### Recorded data
== Segment start ==
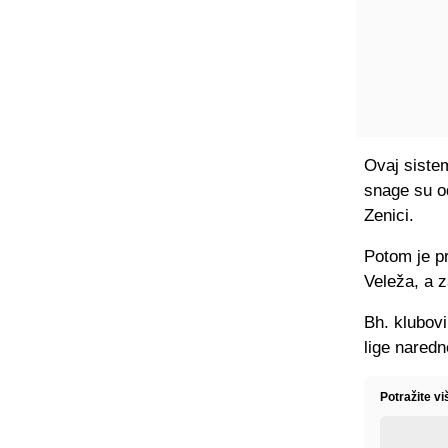
Ovaj siste
snage su od
Zenici.
Potom je pr
Veleža, a z
Bh. klubovi
lige naredn
Potražite v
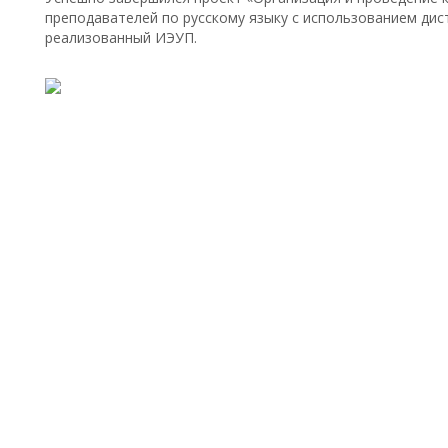
преподавателей по русскому языку с использованием ди
реализованный ИЭУП.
== Segment end ==
### Directions
Leave out the pictures and transcribe the entries above exactly.

### Response to this exercise
Ovaj siste
snage su od
Zenici.
Potom je pr
Veleža, a z
Bh. klubovi
lige naredn
Potražite v
преподавателей по русскому языку с использованием ди
реализованный ИЭУП.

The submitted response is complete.